I was going to end this today. I stood up from the bed and went to where he was standing. He looked up at me, still cooing a now sleeping Armani. I stretched out my hands, signifying to him to hand the baby over to me but all he could do was gawk at me, unsure of what to think of what was happening.
I took the baby from him and turned around to put him in his cot.
“Sah…..!” Khalifa wanted to say but I spun around angrily and placed a finger on my lips, signifying to him to shut up. I dropped the baby and faced Khalifa.
I looked into his eyes snd there was no mistaking what I saw in there. He was scared and he was confused, but most especially, he was hurt.
“Khalifa, I’m sorry.” I said.
Something flashed in his eyes. I’m not sure what it was.
“What are you sorry for?” He asked, trying unsuccessfully to mask the underlying anger in his eyes.
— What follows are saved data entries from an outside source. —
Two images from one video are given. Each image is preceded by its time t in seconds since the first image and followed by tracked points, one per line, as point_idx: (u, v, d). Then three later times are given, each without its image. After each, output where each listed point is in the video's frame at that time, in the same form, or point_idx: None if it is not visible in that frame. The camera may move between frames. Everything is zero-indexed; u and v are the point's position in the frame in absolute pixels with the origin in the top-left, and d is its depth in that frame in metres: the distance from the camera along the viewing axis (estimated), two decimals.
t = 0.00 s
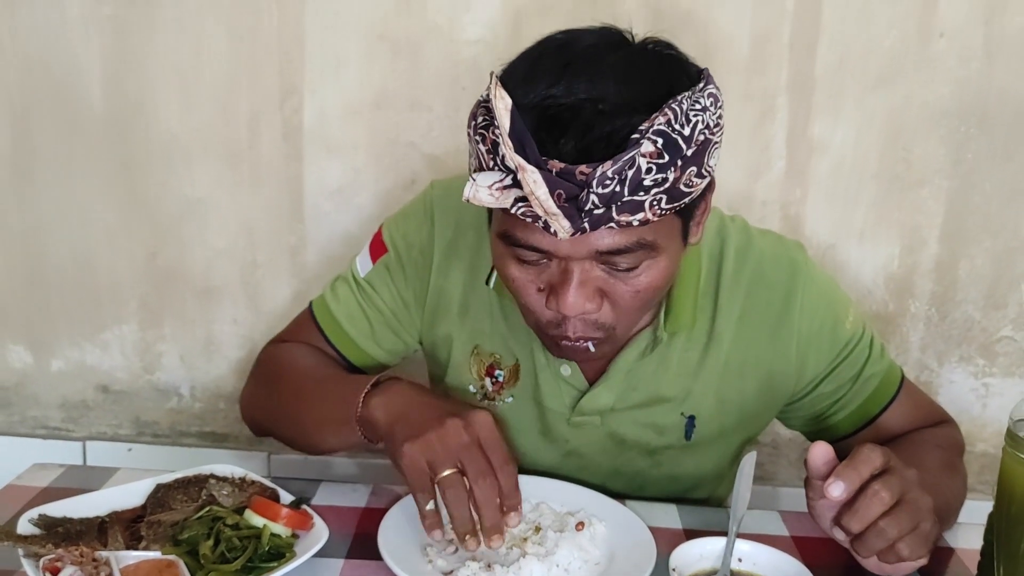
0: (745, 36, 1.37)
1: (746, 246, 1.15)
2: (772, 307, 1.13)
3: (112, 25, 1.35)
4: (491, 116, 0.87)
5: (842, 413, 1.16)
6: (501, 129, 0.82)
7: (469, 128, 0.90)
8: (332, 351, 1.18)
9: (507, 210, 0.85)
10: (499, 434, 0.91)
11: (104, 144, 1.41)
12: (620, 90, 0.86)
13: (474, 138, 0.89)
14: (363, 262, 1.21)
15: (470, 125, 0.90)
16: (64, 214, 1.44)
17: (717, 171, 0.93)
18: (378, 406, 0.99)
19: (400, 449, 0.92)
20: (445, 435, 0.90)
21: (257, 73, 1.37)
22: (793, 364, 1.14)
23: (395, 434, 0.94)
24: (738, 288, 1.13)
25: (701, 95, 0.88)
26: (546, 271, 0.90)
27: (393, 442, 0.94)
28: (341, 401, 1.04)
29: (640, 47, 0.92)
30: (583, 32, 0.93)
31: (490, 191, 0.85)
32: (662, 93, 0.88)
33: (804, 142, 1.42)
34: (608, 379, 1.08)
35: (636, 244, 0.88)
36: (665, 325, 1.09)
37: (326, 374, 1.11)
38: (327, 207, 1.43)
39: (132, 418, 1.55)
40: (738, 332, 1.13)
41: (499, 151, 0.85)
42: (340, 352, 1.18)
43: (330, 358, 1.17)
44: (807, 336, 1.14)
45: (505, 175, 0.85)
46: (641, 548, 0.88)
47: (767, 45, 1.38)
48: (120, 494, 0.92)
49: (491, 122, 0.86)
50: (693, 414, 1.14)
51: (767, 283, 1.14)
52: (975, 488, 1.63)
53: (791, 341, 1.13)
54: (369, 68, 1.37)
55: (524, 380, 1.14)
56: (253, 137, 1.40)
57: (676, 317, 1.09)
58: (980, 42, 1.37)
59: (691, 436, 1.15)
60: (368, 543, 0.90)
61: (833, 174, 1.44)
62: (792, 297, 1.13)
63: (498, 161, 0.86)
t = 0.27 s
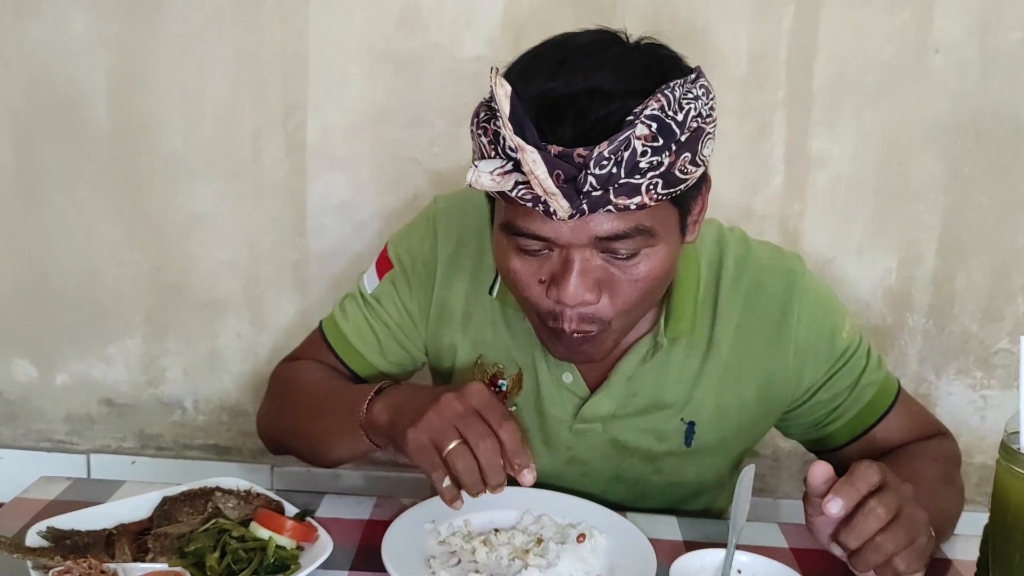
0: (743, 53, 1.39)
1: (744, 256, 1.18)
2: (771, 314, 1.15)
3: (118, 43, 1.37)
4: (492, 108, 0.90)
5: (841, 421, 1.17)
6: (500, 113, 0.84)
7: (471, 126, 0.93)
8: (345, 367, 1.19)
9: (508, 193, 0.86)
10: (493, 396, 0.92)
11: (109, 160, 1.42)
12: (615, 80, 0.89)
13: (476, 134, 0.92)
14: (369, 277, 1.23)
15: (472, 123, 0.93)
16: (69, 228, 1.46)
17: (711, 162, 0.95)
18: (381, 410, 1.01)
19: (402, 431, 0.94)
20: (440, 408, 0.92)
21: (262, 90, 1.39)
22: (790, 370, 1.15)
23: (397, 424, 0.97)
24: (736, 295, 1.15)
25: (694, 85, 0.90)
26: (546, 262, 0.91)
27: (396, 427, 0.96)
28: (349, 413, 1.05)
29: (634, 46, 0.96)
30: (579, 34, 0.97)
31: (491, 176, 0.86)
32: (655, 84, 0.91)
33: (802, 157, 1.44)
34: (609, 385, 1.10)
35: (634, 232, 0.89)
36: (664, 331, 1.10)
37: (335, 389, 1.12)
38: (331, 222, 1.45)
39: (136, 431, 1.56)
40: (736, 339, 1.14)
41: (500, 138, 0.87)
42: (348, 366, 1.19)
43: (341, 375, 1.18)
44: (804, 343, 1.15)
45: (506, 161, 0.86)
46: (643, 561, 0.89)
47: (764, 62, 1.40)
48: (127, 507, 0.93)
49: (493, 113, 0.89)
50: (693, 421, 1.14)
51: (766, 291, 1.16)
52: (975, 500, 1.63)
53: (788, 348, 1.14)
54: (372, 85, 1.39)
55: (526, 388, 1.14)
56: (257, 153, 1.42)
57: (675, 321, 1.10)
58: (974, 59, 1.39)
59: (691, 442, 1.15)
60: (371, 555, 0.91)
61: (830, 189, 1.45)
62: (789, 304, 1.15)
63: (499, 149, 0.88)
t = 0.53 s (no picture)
0: (744, 56, 1.39)
1: (745, 255, 1.18)
2: (772, 313, 1.15)
3: (119, 47, 1.37)
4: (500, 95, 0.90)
5: (843, 422, 1.16)
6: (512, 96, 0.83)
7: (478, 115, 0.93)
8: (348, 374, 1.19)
9: (519, 175, 0.86)
10: (499, 436, 0.93)
11: (109, 163, 1.42)
12: (622, 64, 0.90)
13: (483, 122, 0.92)
14: (371, 282, 1.23)
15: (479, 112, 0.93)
16: (69, 232, 1.45)
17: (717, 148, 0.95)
18: (383, 421, 1.01)
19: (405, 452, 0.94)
20: (447, 441, 0.92)
21: (262, 93, 1.39)
22: (791, 370, 1.15)
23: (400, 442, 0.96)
24: (737, 294, 1.15)
25: (700, 70, 0.90)
26: (556, 249, 0.91)
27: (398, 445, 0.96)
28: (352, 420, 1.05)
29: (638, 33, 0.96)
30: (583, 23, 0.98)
31: (503, 159, 0.86)
32: (661, 68, 0.91)
33: (803, 160, 1.44)
34: (610, 386, 1.09)
35: (645, 218, 0.89)
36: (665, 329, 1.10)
37: (337, 395, 1.12)
38: (331, 225, 1.45)
39: (135, 435, 1.55)
40: (737, 339, 1.14)
41: (509, 122, 0.87)
42: (351, 371, 1.19)
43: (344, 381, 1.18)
44: (805, 343, 1.15)
45: (517, 143, 0.87)
46: (644, 564, 0.88)
47: (765, 65, 1.40)
48: (126, 511, 0.92)
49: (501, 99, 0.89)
50: (695, 420, 1.14)
51: (767, 290, 1.16)
52: (977, 505, 1.63)
53: (789, 348, 1.14)
54: (373, 88, 1.39)
55: (528, 390, 1.14)
56: (257, 156, 1.42)
57: (678, 320, 1.10)
58: (975, 63, 1.38)
59: (693, 443, 1.15)
60: (371, 560, 0.91)
61: (831, 193, 1.45)
62: (790, 303, 1.15)
63: (509, 132, 0.88)
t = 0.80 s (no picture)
0: (745, 55, 1.39)
1: (748, 250, 1.17)
2: (774, 309, 1.14)
3: (119, 45, 1.37)
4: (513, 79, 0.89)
5: (844, 418, 1.16)
6: (532, 78, 0.83)
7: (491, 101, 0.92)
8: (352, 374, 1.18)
9: (537, 157, 0.85)
10: (507, 429, 0.92)
11: (109, 162, 1.42)
12: (635, 50, 0.90)
13: (497, 108, 0.91)
14: (373, 280, 1.22)
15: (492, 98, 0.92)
16: (68, 230, 1.45)
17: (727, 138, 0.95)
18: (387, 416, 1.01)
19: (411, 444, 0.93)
20: (454, 433, 0.90)
21: (262, 92, 1.38)
22: (793, 366, 1.14)
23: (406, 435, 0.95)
24: (740, 289, 1.14)
25: (714, 59, 0.90)
26: (568, 236, 0.91)
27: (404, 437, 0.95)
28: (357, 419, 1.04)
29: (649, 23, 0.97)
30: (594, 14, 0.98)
31: (520, 141, 0.86)
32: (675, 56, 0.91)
33: (804, 159, 1.43)
34: (613, 381, 1.09)
35: (657, 203, 0.89)
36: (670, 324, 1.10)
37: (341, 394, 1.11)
38: (331, 224, 1.44)
39: (134, 434, 1.55)
40: (740, 334, 1.13)
41: (526, 106, 0.86)
42: (355, 369, 1.18)
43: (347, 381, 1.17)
44: (808, 339, 1.14)
45: (535, 127, 0.86)
46: (644, 563, 0.88)
47: (766, 64, 1.39)
48: (124, 509, 0.92)
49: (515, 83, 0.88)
50: (697, 415, 1.13)
51: (769, 285, 1.15)
52: (978, 506, 1.62)
53: (791, 344, 1.13)
54: (373, 87, 1.38)
55: (531, 386, 1.13)
56: (257, 155, 1.41)
57: (682, 314, 1.10)
58: (978, 62, 1.38)
59: (695, 438, 1.14)
60: (369, 559, 0.90)
61: (832, 192, 1.45)
62: (793, 299, 1.14)
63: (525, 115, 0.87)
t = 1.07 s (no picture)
0: (744, 56, 1.39)
1: (749, 250, 1.18)
2: (775, 308, 1.15)
3: (120, 46, 1.37)
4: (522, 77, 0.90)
5: (844, 417, 1.16)
6: (543, 74, 0.85)
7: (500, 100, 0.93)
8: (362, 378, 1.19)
9: (550, 155, 0.86)
10: (502, 439, 0.91)
11: (110, 163, 1.42)
12: (643, 47, 0.91)
13: (506, 106, 0.92)
14: (378, 281, 1.22)
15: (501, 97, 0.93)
16: (70, 231, 1.45)
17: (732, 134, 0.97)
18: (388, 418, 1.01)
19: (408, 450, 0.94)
20: (450, 439, 0.91)
21: (263, 93, 1.39)
22: (794, 365, 1.14)
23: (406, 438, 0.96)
24: (741, 289, 1.15)
25: (719, 55, 0.92)
26: (578, 232, 0.91)
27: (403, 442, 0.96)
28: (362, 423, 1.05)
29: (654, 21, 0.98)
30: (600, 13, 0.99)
31: (532, 139, 0.87)
32: (682, 53, 0.93)
33: (803, 160, 1.44)
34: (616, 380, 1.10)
35: (666, 198, 0.90)
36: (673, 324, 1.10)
37: (347, 397, 1.11)
38: (332, 224, 1.45)
39: (135, 434, 1.55)
40: (742, 333, 1.14)
41: (537, 103, 0.87)
42: (361, 370, 1.18)
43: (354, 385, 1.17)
44: (808, 338, 1.14)
45: (546, 124, 0.87)
46: (644, 564, 0.88)
47: (766, 65, 1.40)
48: (125, 509, 0.92)
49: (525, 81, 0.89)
50: (699, 414, 1.13)
51: (770, 285, 1.16)
52: (978, 506, 1.62)
53: (792, 343, 1.14)
54: (373, 87, 1.39)
55: (534, 385, 1.14)
56: (258, 155, 1.42)
57: (684, 313, 1.11)
58: (977, 63, 1.38)
59: (697, 436, 1.14)
60: (370, 558, 0.90)
61: (832, 193, 1.45)
62: (793, 298, 1.14)
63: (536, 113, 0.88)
“For everything. For every single wrong thing I did to you. Right from the day we had…. we made love. I was ashamed. I was sad. I felt this impalpable guilt for losing my maidenhead far before married. You know, I had all these plans about my wedding night and stuff and when I woke up that morning, I felt like a whore.”
“For sleeping with me?”
He was truly hurt. Tears glistened in my eyes.